With one last look down the hall, Flick turned the handle, and the door creaked as if in warning. It took several seconds before Flick made sense of the sight in front of her.

Her heart halted, stuttered, and despite her every attempt to remain quiet, she could not. She screamed.

51JIN

Jin ducked as the whisper of metal sang by his ears. The machete swung for him again, arcing toward his nose. He threw up his arm, knowing he couldn’t move fast enough, bone-chilling dread washing through him before the man dropped like a sack.

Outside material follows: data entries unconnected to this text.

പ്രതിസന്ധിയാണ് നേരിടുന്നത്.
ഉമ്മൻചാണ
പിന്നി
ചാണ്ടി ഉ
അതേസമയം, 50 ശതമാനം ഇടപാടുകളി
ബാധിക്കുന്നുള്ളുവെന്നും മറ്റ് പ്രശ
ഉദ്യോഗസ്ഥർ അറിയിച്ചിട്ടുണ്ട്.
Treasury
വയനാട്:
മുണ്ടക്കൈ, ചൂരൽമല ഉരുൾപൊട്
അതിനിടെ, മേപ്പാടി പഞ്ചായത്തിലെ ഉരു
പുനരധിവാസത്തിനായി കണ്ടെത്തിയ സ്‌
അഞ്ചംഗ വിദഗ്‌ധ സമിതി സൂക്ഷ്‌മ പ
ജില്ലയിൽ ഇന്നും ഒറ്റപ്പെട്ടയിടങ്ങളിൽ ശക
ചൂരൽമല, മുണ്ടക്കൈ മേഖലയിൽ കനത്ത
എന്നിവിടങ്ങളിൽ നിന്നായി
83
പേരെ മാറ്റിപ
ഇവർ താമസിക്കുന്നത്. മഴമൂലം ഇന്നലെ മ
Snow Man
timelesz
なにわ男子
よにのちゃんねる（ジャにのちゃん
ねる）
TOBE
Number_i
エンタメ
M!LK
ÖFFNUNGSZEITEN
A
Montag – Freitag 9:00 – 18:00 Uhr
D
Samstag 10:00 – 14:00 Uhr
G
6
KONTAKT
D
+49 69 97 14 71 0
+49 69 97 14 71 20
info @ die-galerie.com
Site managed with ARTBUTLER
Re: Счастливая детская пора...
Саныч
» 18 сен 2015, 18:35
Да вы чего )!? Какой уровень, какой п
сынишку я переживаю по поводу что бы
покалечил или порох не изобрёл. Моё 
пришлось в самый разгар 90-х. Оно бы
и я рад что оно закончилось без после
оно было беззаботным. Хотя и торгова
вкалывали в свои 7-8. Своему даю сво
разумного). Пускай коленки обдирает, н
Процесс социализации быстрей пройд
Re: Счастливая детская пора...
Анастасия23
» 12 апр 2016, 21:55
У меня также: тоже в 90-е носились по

Laith was standing behind him, blades dripping blood.

And in that split second, Jin’s limbs froze as a new sound rocked him to his core.

Flick’s scream.

“Go!” Laith shouted. Jin didn’t need to be told twice. He ran from the fight, slamming his umbrella into the knees of one more attacker before he tumbled into the hall. Flick was frozen at the door. She was unharmed, which meant Arthie—no.

Jin refused to finish that thought.

He pushed past Flick, and his brain registered everything in parts. The cage was even more sickening in person, as wide as the ones the circus sometimes flaunted with trapped tigers. Blood drenched the silver rods and the floor around it.

Girls and boys were inside, begging through bindings around their mouths, reaching out between the bars. The Ram was nowhere to be seen, but Arthie was there.

Oh, Arthie was there, all right.

Seated in the middle of the cage. Coated in blood.

“She’s—she’s—” Flick stammered.

“She’s alive,” Jin assured her. He didn’t know how his voice sounded as stable as it was. “Give me the keys, love.”